The Bank of England Monetary Policy Committee voted by the narrowest five-to-four margin to cut Bank Rate by 25 basis points at its December meeting.
Governor Andrew Bailey's switch to the pro-cut camp proved decisive, swinging the vote from 5-4 against easing in November. Bailey made clear that he saw scope for further easing ahead but he is chairing a divided committee.
"We still think rates are on a gradual path downward. But with every cut we make, how much further we go becomes a closer call," Bailey said in a comment to journalists.
That reference to future rate decisions becoming a closer call was added to the guidance in the December Monetary Policy Summary.
BAILEY VIEW
In Bailey's summary of his views in the minutes he said upside inflation risks had eased and he highlighted signs of softness in the labour market, noting unemployment, underemployment and flows out of work had all risen.
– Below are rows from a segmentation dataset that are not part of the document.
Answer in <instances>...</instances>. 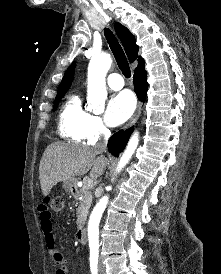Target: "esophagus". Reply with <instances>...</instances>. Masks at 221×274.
Masks as SVG:
<instances>
[{"mask_svg":"<svg viewBox=\"0 0 221 274\" xmlns=\"http://www.w3.org/2000/svg\"><path fill=\"white\" fill-rule=\"evenodd\" d=\"M140 113H141V103L138 104V107H137L135 113L133 114V116L131 117V119L129 120L127 125L125 126V129L129 128L130 126H132L136 122V120L138 119Z\"/></svg>","mask_w":221,"mask_h":274,"instance_id":"1","label":"esophagus"}]
</instances>
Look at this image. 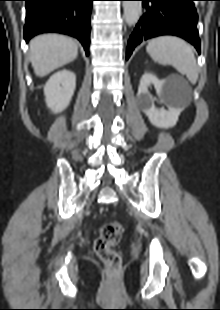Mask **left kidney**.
<instances>
[{"label": "left kidney", "instance_id": "1", "mask_svg": "<svg viewBox=\"0 0 220 310\" xmlns=\"http://www.w3.org/2000/svg\"><path fill=\"white\" fill-rule=\"evenodd\" d=\"M154 85L156 92L163 96L166 91V80H159L151 73H144L140 80L138 99L143 112L148 116L151 124L158 128L174 127L180 115V109L169 107L157 109L154 105V98L150 95L148 87Z\"/></svg>", "mask_w": 220, "mask_h": 310}]
</instances>
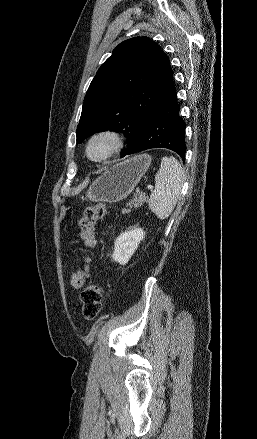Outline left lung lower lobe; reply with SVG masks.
Here are the masks:
<instances>
[{
    "instance_id": "obj_1",
    "label": "left lung lower lobe",
    "mask_w": 257,
    "mask_h": 439,
    "mask_svg": "<svg viewBox=\"0 0 257 439\" xmlns=\"http://www.w3.org/2000/svg\"><path fill=\"white\" fill-rule=\"evenodd\" d=\"M176 95L172 79L144 116L139 127L137 144L126 155L151 148H167L175 151L185 161L186 124L178 115Z\"/></svg>"
}]
</instances>
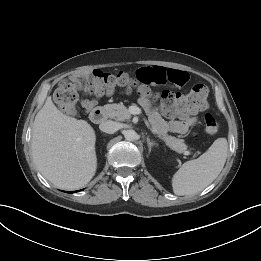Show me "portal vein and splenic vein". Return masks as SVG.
Listing matches in <instances>:
<instances>
[{
  "instance_id": "1",
  "label": "portal vein and splenic vein",
  "mask_w": 261,
  "mask_h": 261,
  "mask_svg": "<svg viewBox=\"0 0 261 261\" xmlns=\"http://www.w3.org/2000/svg\"><path fill=\"white\" fill-rule=\"evenodd\" d=\"M151 131L155 134L156 133V130L154 128H151ZM185 154H189V152H185Z\"/></svg>"
}]
</instances>
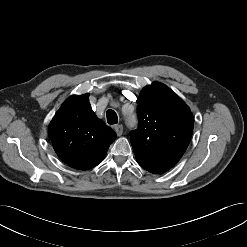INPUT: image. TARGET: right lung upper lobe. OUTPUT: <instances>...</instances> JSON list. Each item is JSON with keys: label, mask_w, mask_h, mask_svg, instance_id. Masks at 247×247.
Returning <instances> with one entry per match:
<instances>
[{"label": "right lung upper lobe", "mask_w": 247, "mask_h": 247, "mask_svg": "<svg viewBox=\"0 0 247 247\" xmlns=\"http://www.w3.org/2000/svg\"><path fill=\"white\" fill-rule=\"evenodd\" d=\"M88 97V94L69 97L48 129L60 159L79 170H88L101 163L116 139V133L93 112Z\"/></svg>", "instance_id": "1"}]
</instances>
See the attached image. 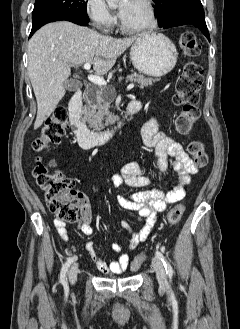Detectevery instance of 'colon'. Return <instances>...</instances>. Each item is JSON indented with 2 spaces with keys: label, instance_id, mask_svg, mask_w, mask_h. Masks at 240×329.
<instances>
[{
  "label": "colon",
  "instance_id": "1",
  "mask_svg": "<svg viewBox=\"0 0 240 329\" xmlns=\"http://www.w3.org/2000/svg\"><path fill=\"white\" fill-rule=\"evenodd\" d=\"M180 44L183 53L189 58H194L201 52V44L191 32L182 34ZM202 83L203 72L201 67L195 62L187 63L183 73L177 80L174 97L175 103L182 107L176 120L177 129L182 134H188L199 117L197 104ZM67 118L66 106L64 104L57 105L43 125L40 136L35 139L34 149L36 151L46 150L52 144L57 143L66 133L68 126ZM188 152L196 166L203 167L206 165L207 155L201 141L191 140L188 144ZM34 176L39 187L44 192L49 210L55 214L58 221L63 223L77 221L82 198L74 189L73 179L60 171L53 172L48 170L40 162L37 163ZM184 210L183 205H175L167 214L168 222L172 225L178 223ZM144 260L143 256L132 260L130 263L131 270H138Z\"/></svg>",
  "mask_w": 240,
  "mask_h": 329
}]
</instances>
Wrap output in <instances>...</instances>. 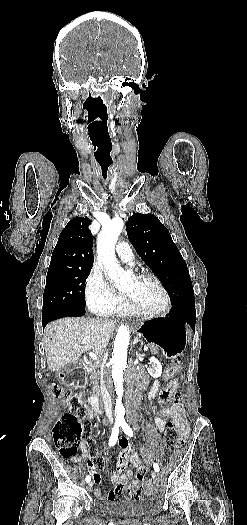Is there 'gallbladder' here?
Segmentation results:
<instances>
[{
	"instance_id": "gallbladder-1",
	"label": "gallbladder",
	"mask_w": 247,
	"mask_h": 525,
	"mask_svg": "<svg viewBox=\"0 0 247 525\" xmlns=\"http://www.w3.org/2000/svg\"><path fill=\"white\" fill-rule=\"evenodd\" d=\"M47 377H50V374H47Z\"/></svg>"
}]
</instances>
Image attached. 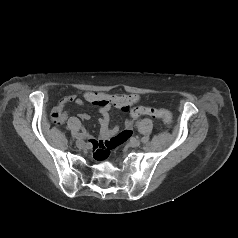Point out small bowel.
Returning a JSON list of instances; mask_svg holds the SVG:
<instances>
[{"instance_id": "1", "label": "small bowel", "mask_w": 238, "mask_h": 238, "mask_svg": "<svg viewBox=\"0 0 238 238\" xmlns=\"http://www.w3.org/2000/svg\"><path fill=\"white\" fill-rule=\"evenodd\" d=\"M89 102L99 108L101 117L99 119L100 124V133L101 136L106 139L117 134L119 127L115 126L110 128V110L112 104L122 110H129L130 106L138 101V96L136 95H125V94H116L110 96L102 92H84L82 96L73 94L63 98L56 107L53 109V119L58 124H62L67 120V113L65 112V106L68 103H75L79 106L83 105L84 102ZM59 113V115L57 114ZM56 115V116H55ZM79 118L82 120H88L90 116L86 113L79 115ZM132 122V120H127ZM126 121V122H127Z\"/></svg>"}]
</instances>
He said policymakers should be vigilant over the risk of a sharper downturn.
He noted that strong forward looking indicators of wage growth, seen in the BOE agents and Decision Maker Panel finding's, were hard to reconcile with downward momentum in inflation and earnings.
Of the other MPC members Deputy Governor Dave Ramsden, who supported the cut, said that the risks around inflation returning to target late next year were broadly balanced as while disinflation appeared on track the elevated predicted wage growth and signs of structural weakness in the labour market gave him "pause for thought."
On the other side of the vote, Deputy Governor Clare Lombardelli said that she was still more concerned about upside inflation risks, saying that growth and inflation data had only softened at the margins.
Megan Greene, Catherine Mann and Huw Pill also all, as expected, opposed a cut with Pill saying the risks of inflation stabilising at above-target levels due to structural changes in price and wage-setting were greater than it undershooting, although Mann stressed her vote was 'finely balanced'.